Comecei a zapear e encontrei, não sei onde, 4 capítulos de uma série sobre Jorge Mautner. Aí valeu a pena. Duas músicas suas fizeram enorme sucesso no rádio quando eu era menino: “Sapo Cururu” e “Samba dos Animais”. Fui apresentado à 1ª gravação que fez, logo no início da ditadura militar, que se chamava “Não, Não, Não”, e me lembrou muito do presidente Jair Bolsonaro: “Não, não, não quero ouvir mais você falar/Bobagens sobre todas as coisas/Todas as coisas, sem exceção/Tudo é tão triste quando ouço você/Parece que tudo assim sempre há de ser/Guerra e matança e fome sem esperança/É que você não liga/Pra quem vive a sofrer/Dói, dói, dói no coração/Você diz que mulher é ser inferior/Que dinheiro compra tudo, compra até o amor”.
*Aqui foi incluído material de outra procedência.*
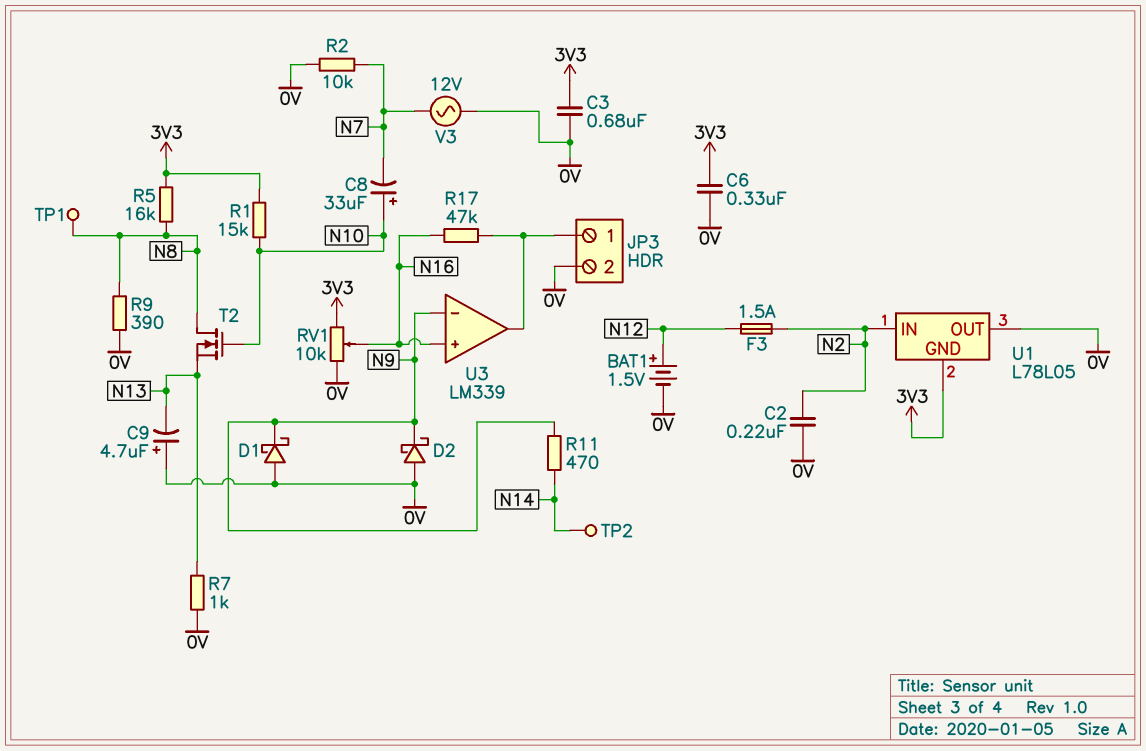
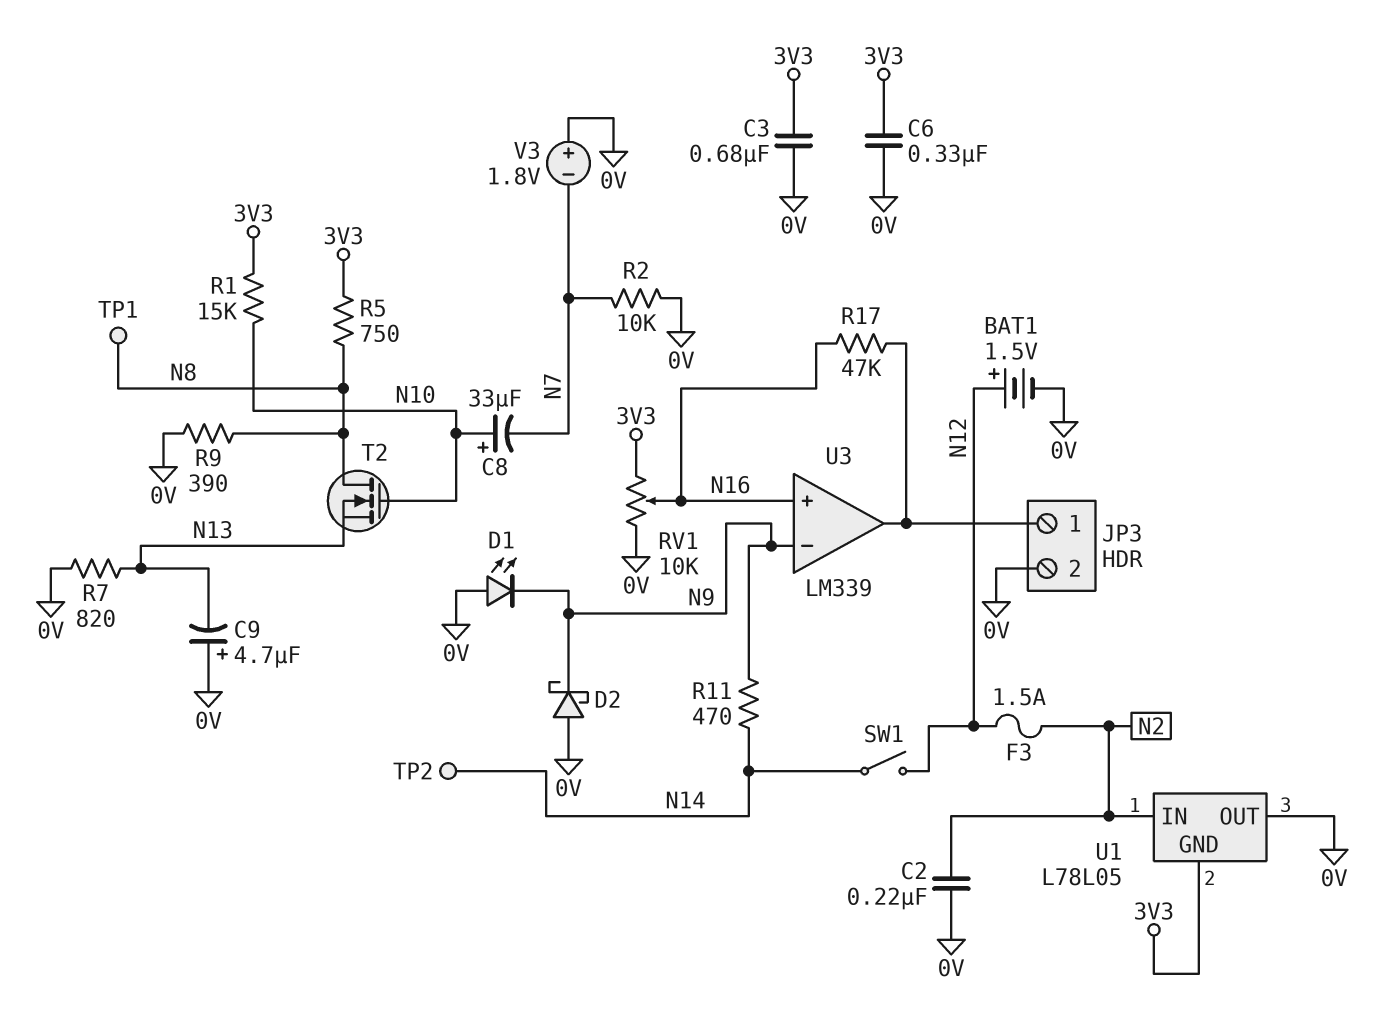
D1: schottky (A 0V, K N9) -> LED (A 0V, K N9)
R5: 16k (3V3, N8) -> 750 (3V3, N8)
R7: 1k (0V, N13) -> 820 (0V, N13)
SW1: none -> switch (N12, N14)
V3: AC 12V (0V, N7) -> 1.8V (plus 0V, minus N7)

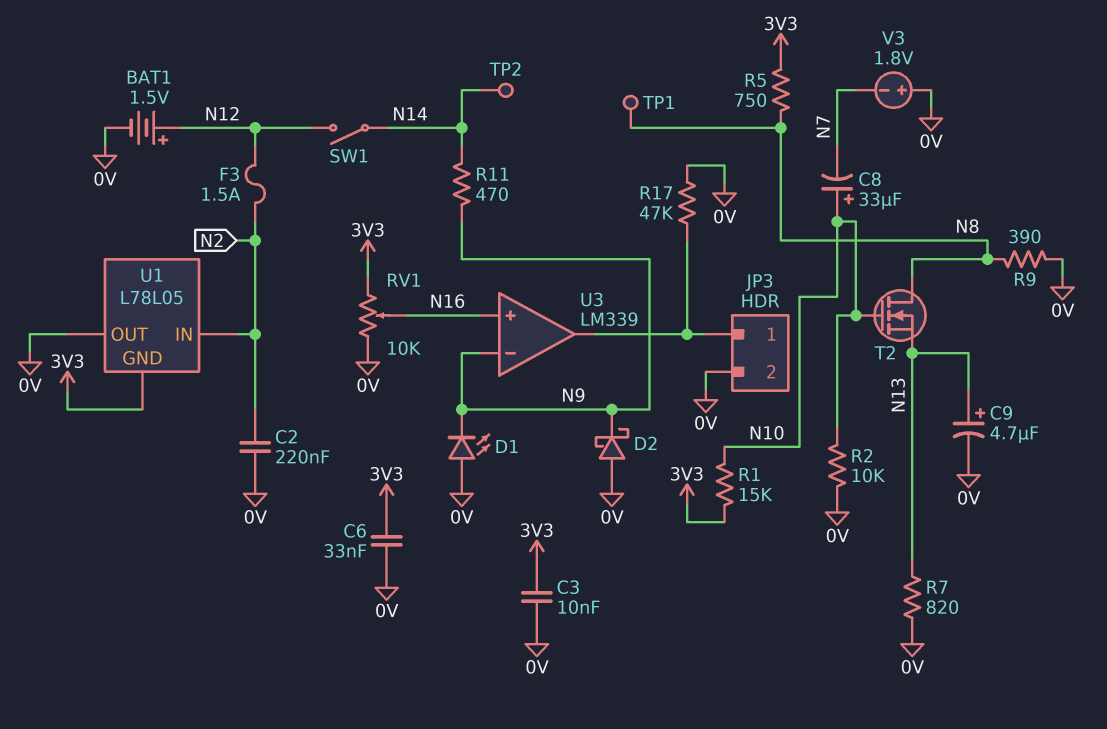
C3: 680nF (0V, 3V3) -> 10nF (0V, 3V3)
C6: 330nF (0V, 3V3) -> 33nF (0V, 3V3)
C9: 4.7uF (plus 0V, minus N13) -> 4.7uF (plus N13, minus 0V)
R2: 10k (0V, N7) -> 10k (0V, N10)
R17: 47k (JP3/1, N16) -> 47k (0V, JP3/1)

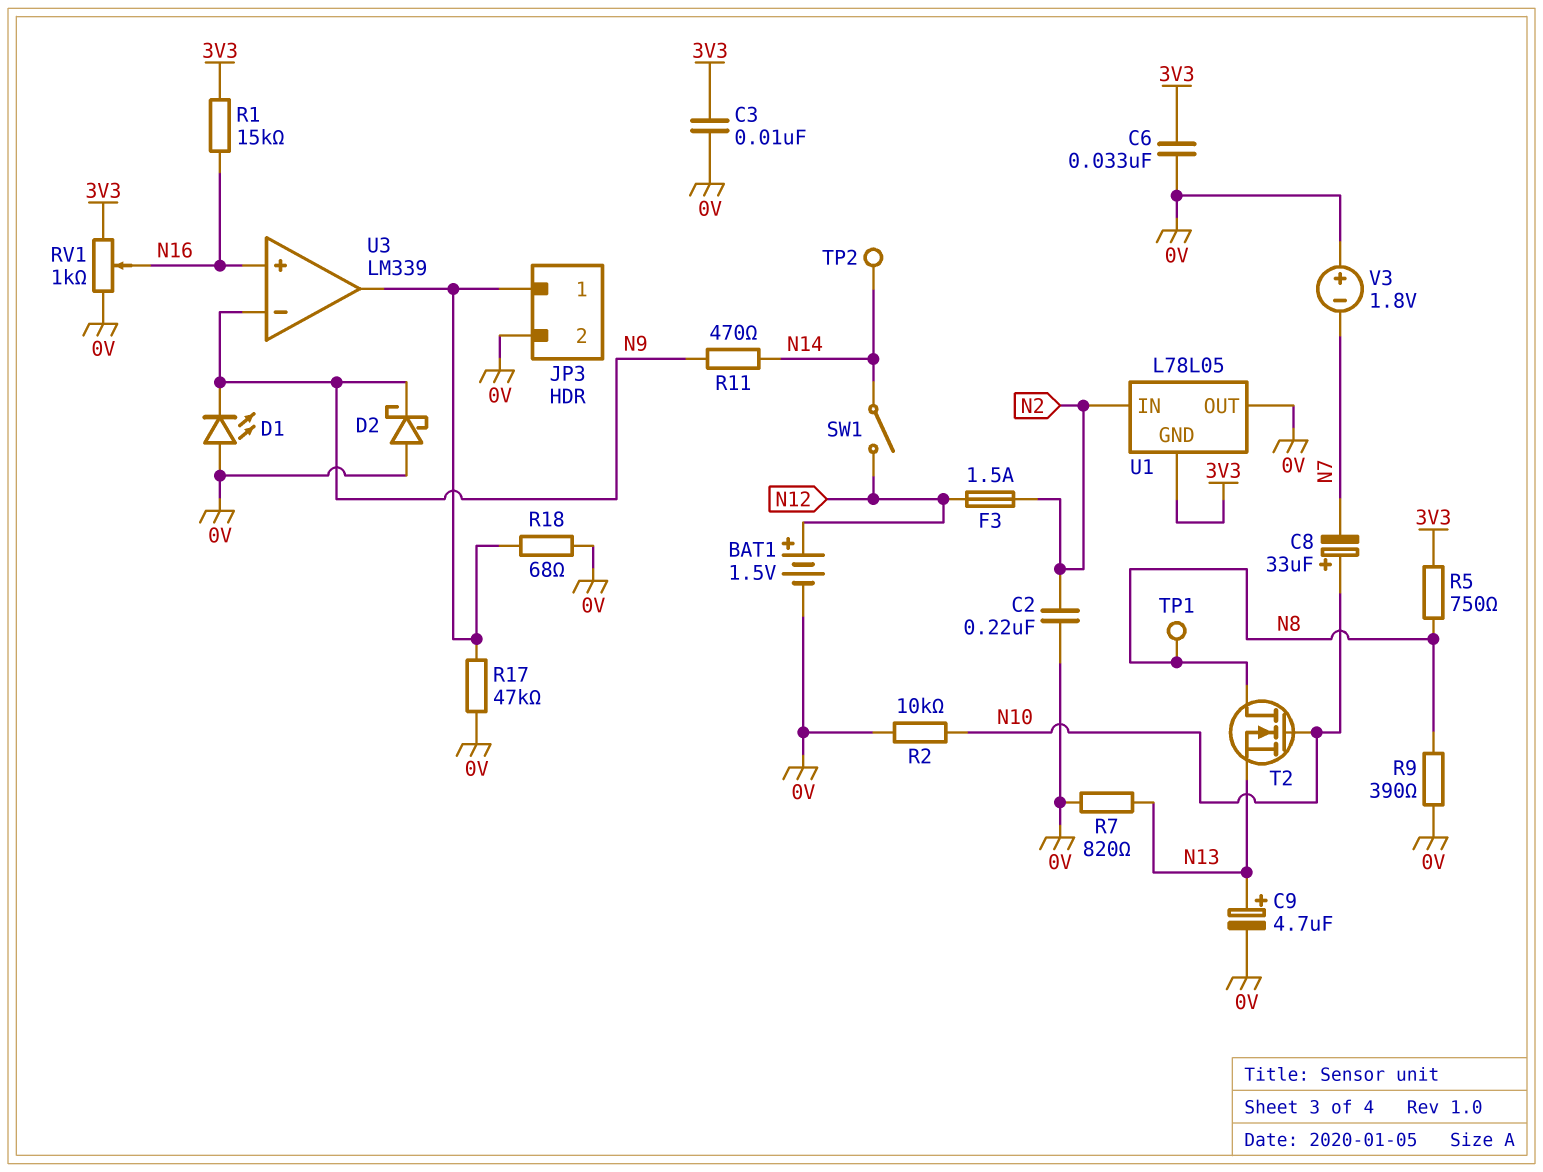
R1: 15k (3V3, N10) -> 15k (3V3, N16)
R18: none -> 68 (0V, JP3/1)
RV1: 10k (0V, 3V3, wiper N16) -> 1k (0V, 3V3, wiper N16)

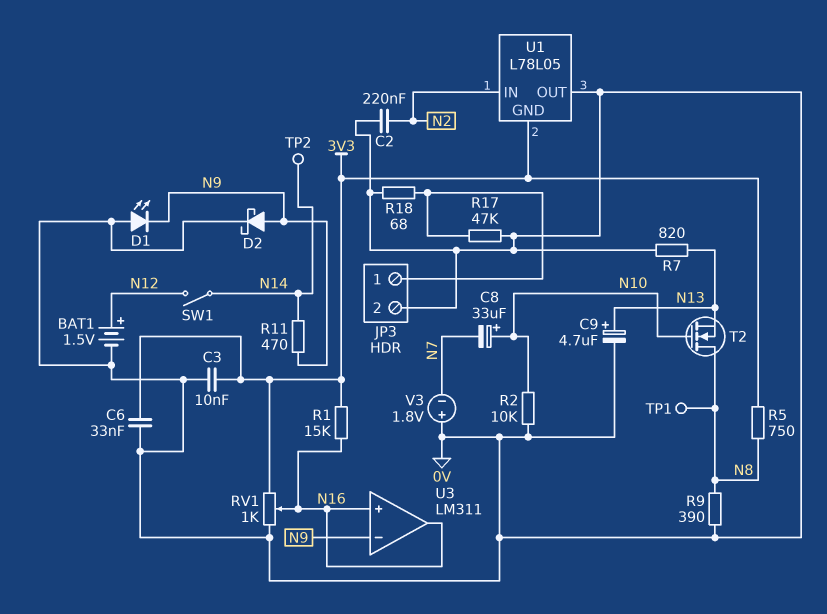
D2: schottky (A 0V, K N9) -> schottky (A N9, K 0V)
F3: 1.5A (N2, N12) -> none
U3: LM339 -> LM311
U3 pin out: JP3/1 -> N16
Bolsonaro está se transformando num ser cansativo. Parece aqueles moleques de gangues que existiam antigamente. Viam uma confusão, atravessavam a rua, pulavam dentro dela, trocavam sopapos com todos e iam embora eufóricos. Missão cumprida, arrumar encrenca, sentido! Causa confusão com todos, com o Congresso Nacional, com os corretíssimos Alexandre de Moraes, Celso de Mello e Roberto Barroso. Lembre-se do grande Evaldo Gouveia, que morreu esse final de semana: “Veja só, que tolice nós dois/brigarmos tanto assim (…)/Brigo eu, você briga também,/por coisas tão banais (…). E ao morrer então é que se vê,/ que quem morreu fui e foi você”. Há um rasgo declarado de fascismo no seu governo.
Vejo, na telinha, que surge um novo movimento que busca a “democracia” no Brasil. Interessante, pensei que vivíamos num regime democrático. Que no país as instituições funcionavam livremente, o Congresso, o Judiciário, as igrejas, a imprensa; que as pessoas tinham liberdade de ir e vir, que respeitávamos os direitos humanos e, sobretudo, que a Constituição pairava sobre nós, tementes, como uma vacina poderosa contra a intrusão do autoritarismo. O que há é uma rabugice intolerante do Executivo. Nuvem passageira. O que querem não é uma nova ordem democrática e sim derrubar o presidente Jair Bolsonaro, o que se configura um neofascismo. Estão juntando, de novo, gente de todo lado que só pensa na queda do apedeuta. Esse desenho já se viu nos golpes contra João Goulart, Collor e Dilma.
Vou dormir pela 2ª vez na vida com a sensação de medo. Os demagogos não têm limite, e estão nos coronéis, delegados, atores pornôs, financiadores de fake news, que foram eleitos com a bandeira extremista, mas, igualmente, nos sindicalistas, associativistas, ativistas que estiveram até ontem dirigindo o país. O povo escolheu e nós temos que tolerar o resultado até a próxima eleição. Aí os chamados “70%” poderão, “democraticamente”, derrubá-lo. É muito incomum no Estado de Direito que o impeachment seja a regra pra se abreviar o poder.
Por Demóstenes Torres, 59 anos, é ex-presidente da Comissão de Constituição e Justiça do Senado Federal, procurador de Justiça aposentado e advogado.